Pakistani police raided offices and homes of dozens of radical Islamic leaders, putting several under house arrest and detaining hundreds of their associates in a bid to foil a rally planned to take place yesterday in the capital to protest cartoons of the Prophet Mohammed, officials said.
But Maulana Fazlur Rahman, a lawmaker and parliamentary opposition leader from the six-party religious coalition that is organizing the rally, vowed it would proceed despite a government ban and police barricades around the capital.
Qazi Hussain Ahmad, the chief of the six-party coalition, was placed under house arrest in the eastern city of Lahore, while other senior leaders in Islamabad were either arrested or asked not to leave their homes.
PHOTO: AP
Mian Maqsood, a spokesman for the coalition, said "hundreds" of Islamic leaders had been arrested, although Interior Minister Aftab Khan Sherpao said only about two dozen had been detained to stop the latest protest against the publication of Prophet Mohammed cartoons in Europe and elsewhere.
150 arrested
Chaudhry Shafqaat Ahmed, chief investigator of Lahore police, said about 150 supporters of the coalition and several other religious groups were arrested on Saturday night and another 150 were listed to be arrested.

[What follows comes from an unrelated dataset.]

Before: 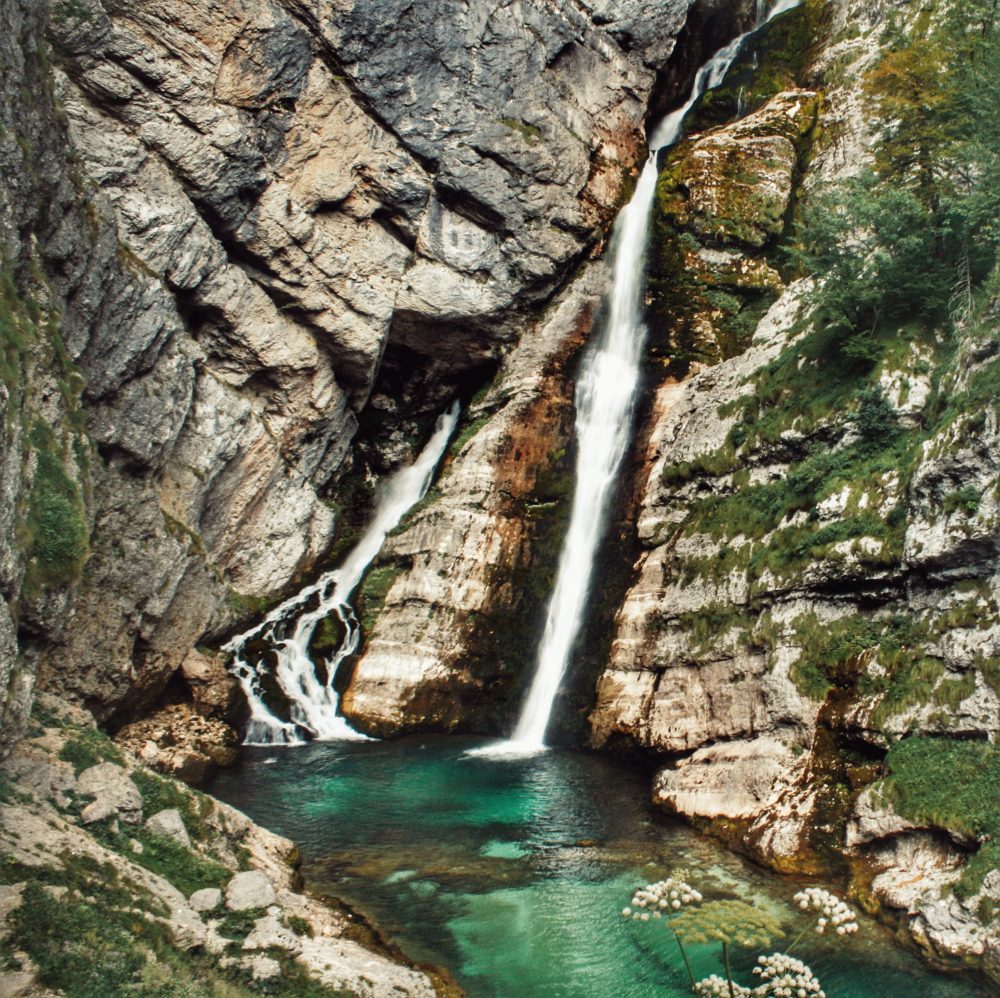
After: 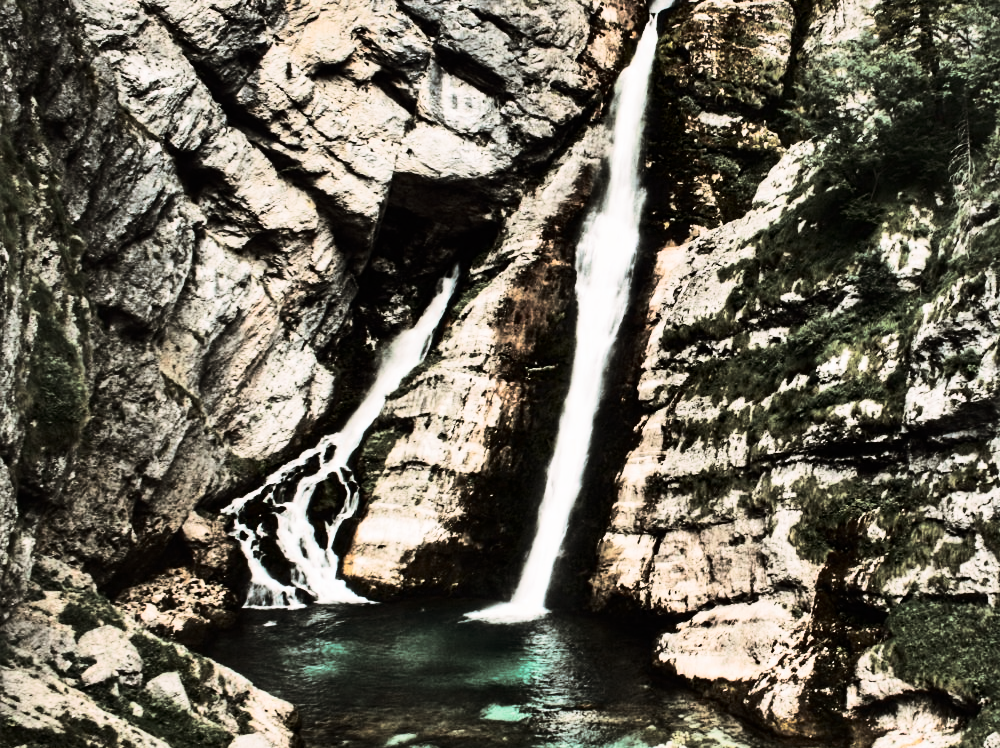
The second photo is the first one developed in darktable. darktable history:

"These people could create problems of law and order in the city or in Islamabad," Ahmed said.
The arrests came hours after the government warned radical Islamic groups against holding the rally, fearing it would spark more violence after at least five people died in riots across the country over the past week.
Police had set up road blocks into Islamabad yesterday and cars and other vehicles were being checked for supporters of the religious alliance.

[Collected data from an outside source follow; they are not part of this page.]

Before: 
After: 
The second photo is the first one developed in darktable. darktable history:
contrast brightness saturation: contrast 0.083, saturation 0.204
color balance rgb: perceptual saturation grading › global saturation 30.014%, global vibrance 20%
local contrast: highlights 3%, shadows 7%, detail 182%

Paramilitary troops patrolled the streets in pickup trucks with mounted machine guns, while soldiers barricaded themselves behind sand bags near key government buildings and at an enclave housing foreign embassies, witnesses said.

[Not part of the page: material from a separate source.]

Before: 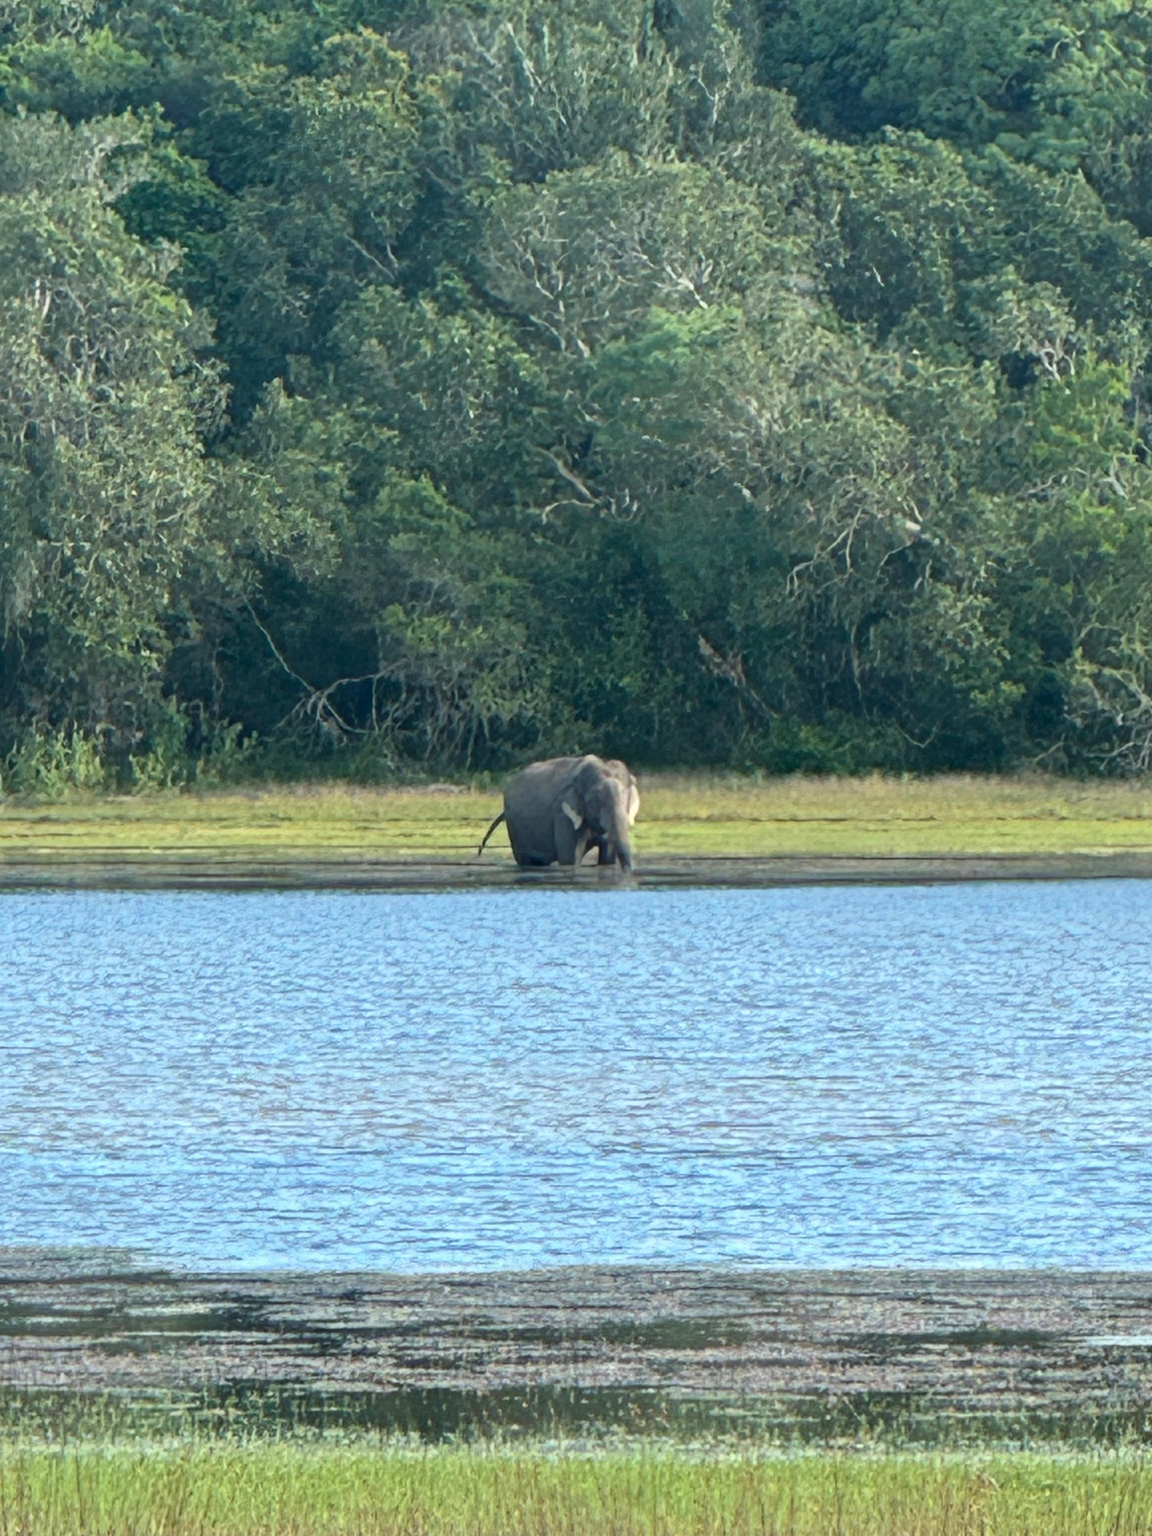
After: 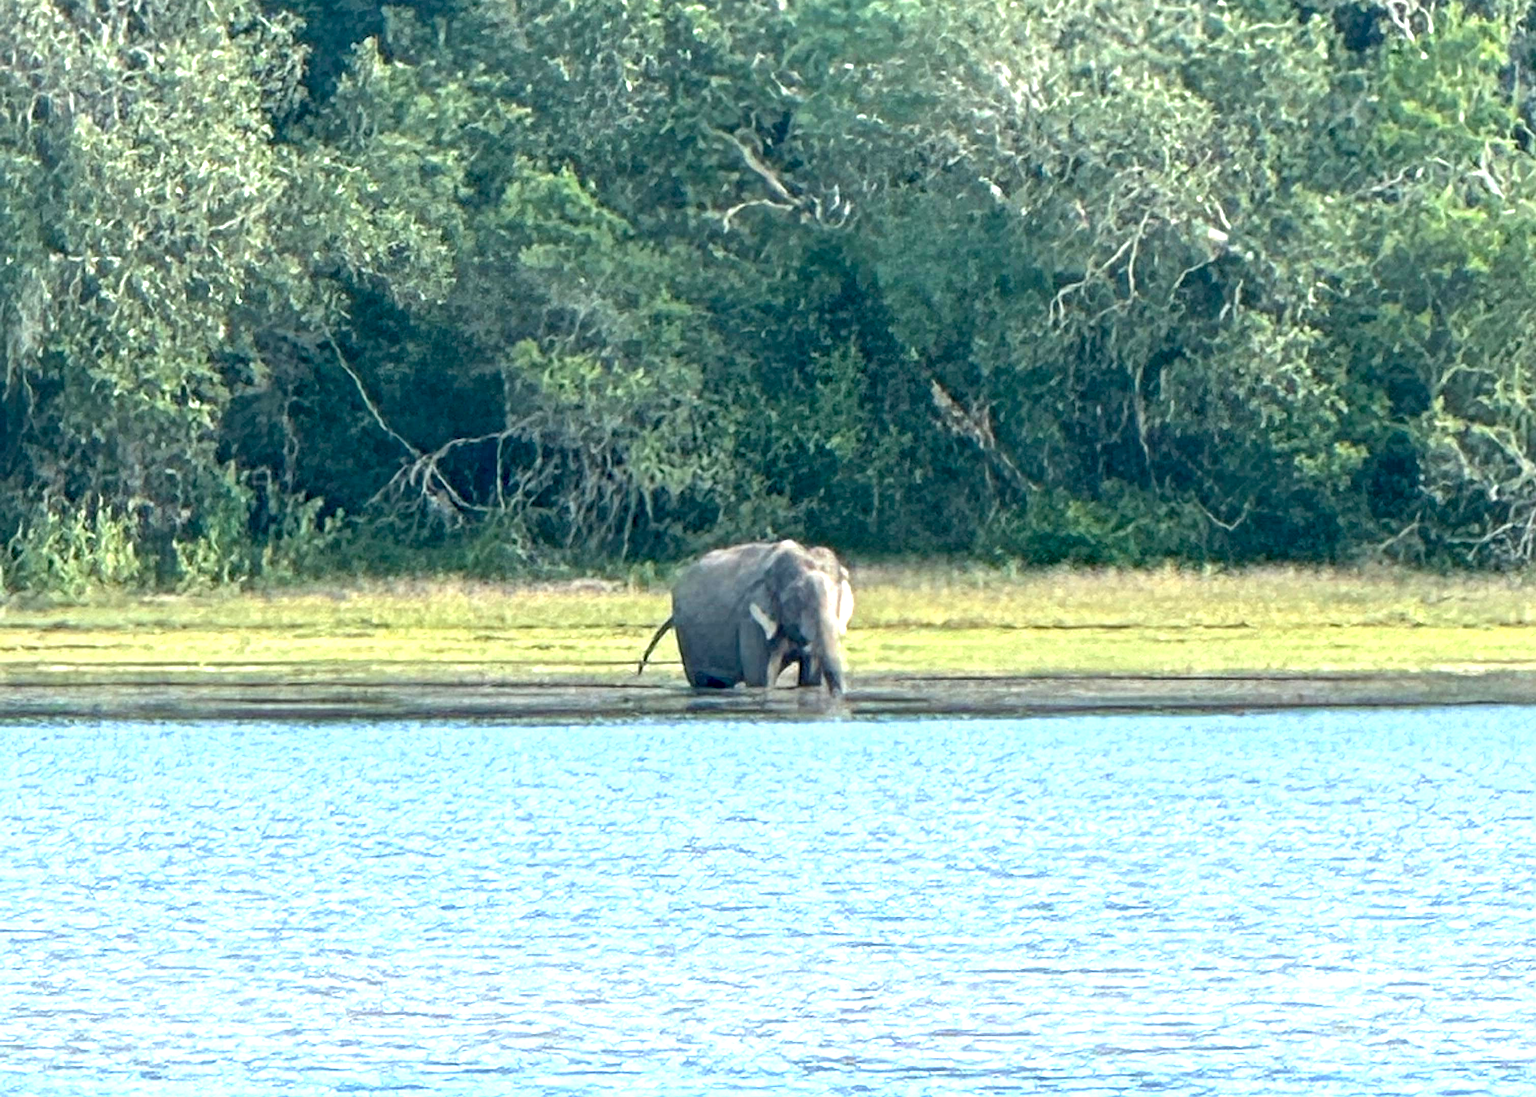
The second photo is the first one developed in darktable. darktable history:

Rahman, who had not been arrested, described the ban as unconstitutional.
"We do not accept these orders," Rahman said. "I want to make it clear that the protest will be held. The government should take back the ban."
But a government official reiterated yesterday that the rally will not be allowed.
"If five or more than five people gather, they will be arrested," said Mohammed Ali, a senior government administrator in Islamabad.
Militants
Pakistani intelligence officials have said militants from outlawed extremist groups have been stirring up the visolence. Authorities have also banned demonstrations in several cities in the country's east, where riots turned deadly last week.
The cartoons offend Muslims because Islamic tradition bars drawings of Mohammed, favorable or otherwise, in a policy to discourage idolatry.